## EXTRACT
The HRTII provides topographical measures of the optic disc and peripapillary retina and has been discussed in detail elsewhere.
1 Three scans centered on the optic disc were automatically obtained for each test eye, and a mean topography was created. Magnification errors were corrected by using patients’ corneal curvature measurements. The optic disc margin was outlined on the mean topography image by trained technicians while they viewed simultaneous stereoscopic photographs of the optic disc. All images included in the analysis were reviewed for adequate centration, focus, and illumination; all mean topography images had a standard deviation of <50 μm. The scans were obtained with HRT software version 1.5.9.0 or earlier, but were analyzed with the recently released software version 3.0.
HRT software version 3.0 includes improved alignment algorithms, a larger normative database, and the calculation of the GPS.

## SUPPLIED INFORMATION
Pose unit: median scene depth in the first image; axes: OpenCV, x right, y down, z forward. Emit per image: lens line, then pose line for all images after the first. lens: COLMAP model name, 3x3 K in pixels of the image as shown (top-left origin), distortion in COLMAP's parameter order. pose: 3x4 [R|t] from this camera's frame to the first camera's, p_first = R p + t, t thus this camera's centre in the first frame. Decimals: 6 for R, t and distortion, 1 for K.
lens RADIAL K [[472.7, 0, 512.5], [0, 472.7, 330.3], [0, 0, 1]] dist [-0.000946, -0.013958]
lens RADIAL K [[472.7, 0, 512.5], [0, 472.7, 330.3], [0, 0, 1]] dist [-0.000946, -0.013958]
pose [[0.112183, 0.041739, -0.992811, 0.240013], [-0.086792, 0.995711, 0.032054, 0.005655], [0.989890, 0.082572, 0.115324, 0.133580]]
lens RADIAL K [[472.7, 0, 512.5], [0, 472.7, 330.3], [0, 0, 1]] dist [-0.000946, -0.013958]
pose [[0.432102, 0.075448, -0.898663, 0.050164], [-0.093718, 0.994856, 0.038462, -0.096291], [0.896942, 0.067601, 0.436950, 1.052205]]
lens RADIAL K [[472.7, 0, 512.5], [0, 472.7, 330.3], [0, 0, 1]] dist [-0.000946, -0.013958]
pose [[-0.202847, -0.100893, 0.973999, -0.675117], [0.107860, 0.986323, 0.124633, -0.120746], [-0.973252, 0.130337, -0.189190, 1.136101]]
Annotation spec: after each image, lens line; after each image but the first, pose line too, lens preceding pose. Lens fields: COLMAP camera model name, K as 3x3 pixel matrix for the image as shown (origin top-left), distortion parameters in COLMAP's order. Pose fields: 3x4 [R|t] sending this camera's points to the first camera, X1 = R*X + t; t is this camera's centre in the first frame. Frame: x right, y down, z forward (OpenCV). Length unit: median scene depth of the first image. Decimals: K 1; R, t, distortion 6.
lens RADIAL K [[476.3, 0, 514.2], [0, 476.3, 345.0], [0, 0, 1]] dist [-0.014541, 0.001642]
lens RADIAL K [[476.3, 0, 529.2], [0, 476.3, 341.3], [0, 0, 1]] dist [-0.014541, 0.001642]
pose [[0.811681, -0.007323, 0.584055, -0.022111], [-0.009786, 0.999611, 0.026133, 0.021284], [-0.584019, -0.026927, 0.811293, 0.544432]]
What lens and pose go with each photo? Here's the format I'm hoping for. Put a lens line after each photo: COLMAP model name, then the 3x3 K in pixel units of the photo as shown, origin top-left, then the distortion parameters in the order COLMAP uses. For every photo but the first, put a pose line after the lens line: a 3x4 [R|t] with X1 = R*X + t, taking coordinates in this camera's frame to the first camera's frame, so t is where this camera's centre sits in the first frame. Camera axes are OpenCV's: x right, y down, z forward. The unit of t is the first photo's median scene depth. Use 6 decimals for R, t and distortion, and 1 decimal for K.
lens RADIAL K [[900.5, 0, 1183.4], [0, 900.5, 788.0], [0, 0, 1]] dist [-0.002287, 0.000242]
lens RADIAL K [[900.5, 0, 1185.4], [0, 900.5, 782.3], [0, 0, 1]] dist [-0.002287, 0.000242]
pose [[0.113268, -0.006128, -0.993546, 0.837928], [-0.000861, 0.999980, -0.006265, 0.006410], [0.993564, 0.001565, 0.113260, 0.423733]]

## REQUIRED ACTION 1
Answer these questions using the optic disc imaging passage above the records.
(a) How many scans centered on the optic disc were obtained for each test eye?
(b) What was used to correct magnification errors?
(c) What three features does HRT software version 3.0 include?
## REQUIRED ACTION 2
Pick up the optic disc imaging passage after its last sentence and continue it.

## TASK ANSWER 1
(a) Three scans.
(b) Patients' corneal curvature measurements.
(c) Improved alignment algorithms, a larger normative database, and the calculation of the GPS.

## TASK ANSWER 2
18 Two measures of peripapillary retinal nerve fiber layer shape (horizontal and vertical retinal nerve fiber layer curvature) and three measures of optic nerve head shape (cup depth, rim steepness, and cup size) are used as input into a relevance vector machine learning classifier to estimate the probability of having glaucoma as between 0% and 100%. Two mathematical functions are used to model the topography of the optic nerve head: (1) A Gaussian cumulative distribution function is used to model the optic disc, and (2) a quadratic (parabolic) surface is used to model the peripapillary retina. To parameterize the cup, a parabolic surface is fitted to the peripapillary region of each topograph. As outlined in Swindale et al.,
18 the parabolic surface, which serves as a reference plane for estimating the cup parameters, is then subtracted from the topography. The average location of the deepest points in the difference topograph is used to identify the cup center. In contrast to Swindale et al.,
18 the GPS constructs a cumulative Gaussian distribution of topograph heights to estimate the cup radius (
r) such that
p(radius ≤
r) = 0.5. The cup radius
r serves as a cup margin. Thus, the cup area is computed as the area of circle of radius
r and the mean cup depth is computed as the average height of the measurements inside the cup in the difference topograph. The rim steepness estimates are derived from the radial topograph–height gradients. No contour line or reference plane is used in the GPS calculation. GPS output is then automatically classified into three categories: outside normal limits (ONL; GPS > 64%), borderline (BL; GPS between 24% and 64%) and within normal limits (WNL; GPS < 24%).
The MRA compares measured rim area to predicted rim area adjusted for disc size, to categorize eyes as ONL, BL, or WNL.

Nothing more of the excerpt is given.